» STUDY TEXT:

Buena Vista Social Club
4/5
This sort of unknown to me gem is why I'm here.
The Notorious B.I.G.
3/5
Sigur Rós
4/5
Peter Gabriel
3/5
I'm not sure I'll listen to anything besides the singles again, but it's far more approachable Gabriel, so I now have two reasons to appreciate him leaving Genesis.
Tim Buckley
2/5
Tim Buckley is a wonderful singer, but the music felt uninspired. I'm not sure what the appropriate ratio of vibration to serious music is, but it's a fraction of this. I felt like I was trapped in a slow moving elevator with music that only felt like it was on a loop.
Boston
3/5
I knew every song, and they were all hits. Boston isn't my favorite type of rock, but I appreciate Steve Lukather's guitar work, and the vocals are strong. It's really an impressive album.
Prince
4/5
Prince is one of the greatest all-around musical talents pop music has ever seen. I'd never gone past the voluminous hit singles on this album, and while some tracks seemed to drag on longer than necessary, they routinely paid off in the end.
As a very different aside, I, for one, didn't realize how raunchy Prince could get. I did not have Prince singing, "I sincerely want to fu€k the taste out of your mouth" on my lyrical bingo card.
You have to really enjoy the more 80s synth elements of Prince to appreciate the lengthy effort of the entire album, but it's an experience well worth having.
Elvis Presley
3/5
A very solid Elvis record with vocal performances that had clearly matured with his intentional work while he was deployed in the Army.
Curtis Mayfield
3/5
It's definitely a soundtrack, but it's also a good standalone album. You can feel the 1960s of Marvin Gaye's "What's Going On" give way to 1970s funk with instrumental stops along the way. I sort of want to see Super Fly now.
Jerry Lee Lewis
1/5
He's a whiz on the piano, there's no doubt about it, but he sings with the nuance of a dump truck navigating speed bumps. No matter the song, he sings it the same, and usually with the same narcissistic flair. I'm adding a star for the album being only 22 minutes long, but removing two for almost certainly killing at least a couple of his 7 wives. If we start talking about his marriage to his 13 year old cousin, we're going to need negative stars and an extra layer of hell.
The Mothers Of Invention
4/5
I'm not at all certain what I ingested to have that sort of hippie fever dream, but it was fun. Usually an album loses a star for me if I absolutely know I'll never listen to it again, and I'm neither a teenager nor do I possess enough drugs to take down an elephant, so I'm certain I won't likely ever fire this back up, but it's good in it's oddity. It's always sonically interesting, and the lyrics are often poignant and mature for their overall backdrop. There isn't a single song I'll think of as a single, but it's all pretty good.
The Disposable Heroes Of Hiphoprisy
3/5
Here we witness an early Michael Franti before his days of sunshine and acoustic beach anthems, and he isn't pleased with the world. The hip hop itself was great for the time, and his lyrics are poignant while apparently a harbinger of the world to come. I'm sure he is not pleased with how things progressed, but I'm glad we got this album that should have had more traction.

[Dataset entries]
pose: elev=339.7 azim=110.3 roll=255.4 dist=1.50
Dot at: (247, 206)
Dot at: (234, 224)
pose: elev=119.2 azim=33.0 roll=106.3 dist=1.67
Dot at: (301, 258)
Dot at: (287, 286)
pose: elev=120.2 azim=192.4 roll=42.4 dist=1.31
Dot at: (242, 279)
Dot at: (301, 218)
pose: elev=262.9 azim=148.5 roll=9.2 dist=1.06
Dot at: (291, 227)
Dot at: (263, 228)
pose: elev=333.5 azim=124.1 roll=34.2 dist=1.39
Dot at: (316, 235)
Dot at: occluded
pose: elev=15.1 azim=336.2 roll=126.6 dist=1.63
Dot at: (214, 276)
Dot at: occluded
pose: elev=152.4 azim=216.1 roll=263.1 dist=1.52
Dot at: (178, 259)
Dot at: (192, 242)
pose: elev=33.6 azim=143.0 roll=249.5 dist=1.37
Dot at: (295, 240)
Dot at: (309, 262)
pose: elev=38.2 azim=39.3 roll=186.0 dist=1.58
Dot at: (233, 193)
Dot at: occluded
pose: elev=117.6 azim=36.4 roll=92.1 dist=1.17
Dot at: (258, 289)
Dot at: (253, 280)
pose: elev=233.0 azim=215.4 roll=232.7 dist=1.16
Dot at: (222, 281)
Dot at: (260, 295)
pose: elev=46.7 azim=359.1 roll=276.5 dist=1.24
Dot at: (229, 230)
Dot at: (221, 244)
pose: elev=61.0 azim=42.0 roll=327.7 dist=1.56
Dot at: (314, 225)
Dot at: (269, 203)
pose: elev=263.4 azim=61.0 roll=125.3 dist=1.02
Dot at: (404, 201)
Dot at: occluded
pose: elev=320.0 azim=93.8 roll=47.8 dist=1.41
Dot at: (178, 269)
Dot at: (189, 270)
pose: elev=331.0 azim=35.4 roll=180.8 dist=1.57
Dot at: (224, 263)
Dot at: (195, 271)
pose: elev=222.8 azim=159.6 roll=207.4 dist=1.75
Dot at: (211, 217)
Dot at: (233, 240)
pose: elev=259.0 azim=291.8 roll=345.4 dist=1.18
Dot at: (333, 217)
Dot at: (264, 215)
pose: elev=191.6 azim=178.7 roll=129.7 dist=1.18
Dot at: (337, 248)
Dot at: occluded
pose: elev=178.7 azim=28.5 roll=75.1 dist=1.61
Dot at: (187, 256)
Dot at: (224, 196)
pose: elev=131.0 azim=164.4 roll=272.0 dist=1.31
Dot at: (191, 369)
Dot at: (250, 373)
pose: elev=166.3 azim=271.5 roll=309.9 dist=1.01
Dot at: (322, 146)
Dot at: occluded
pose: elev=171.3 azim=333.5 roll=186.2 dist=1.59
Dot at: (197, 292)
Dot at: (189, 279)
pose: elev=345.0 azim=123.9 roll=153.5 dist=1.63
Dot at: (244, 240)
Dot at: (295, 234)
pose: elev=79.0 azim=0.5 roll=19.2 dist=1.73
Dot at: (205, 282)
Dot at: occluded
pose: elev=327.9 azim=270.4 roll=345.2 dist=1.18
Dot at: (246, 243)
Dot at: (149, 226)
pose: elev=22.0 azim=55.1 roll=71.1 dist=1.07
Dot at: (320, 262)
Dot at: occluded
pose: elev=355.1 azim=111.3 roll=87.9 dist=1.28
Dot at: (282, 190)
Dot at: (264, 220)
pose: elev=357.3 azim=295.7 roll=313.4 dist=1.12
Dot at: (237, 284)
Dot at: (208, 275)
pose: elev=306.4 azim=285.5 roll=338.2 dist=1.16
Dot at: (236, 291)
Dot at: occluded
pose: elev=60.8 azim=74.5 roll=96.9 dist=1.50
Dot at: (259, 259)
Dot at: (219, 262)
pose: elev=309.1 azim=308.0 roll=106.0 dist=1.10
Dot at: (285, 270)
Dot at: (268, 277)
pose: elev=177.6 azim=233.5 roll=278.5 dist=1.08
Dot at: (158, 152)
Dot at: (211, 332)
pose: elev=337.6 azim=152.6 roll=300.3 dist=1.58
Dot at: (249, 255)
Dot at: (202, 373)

» PARTS OF THE EXERCISE:
a) Duplicate the part of the album reviews from "As a very different" up to and including "in the Army.".
b) How long is the Jerry Lee Lewis album, according to the album reviews?

» SOLUTIONS BY TASK:
a)
As a very different aside, I, for one, didn't realize how raunchy Prince could get. I did not have Prince singing, "I sincerely want to fu€k the taste out of your mouth" on my lyrical bingo card.
You have to really enjoy the more 80s synth elements of Prince to appreciate the lengthy effort of the entire album, but it's an experience well worth having.
Elvis Presley
3/5
A very solid Elvis record with vocal performances that had clearly matured with his intentional work while he was deployed in the Army.

b) It is only 22 minutes long.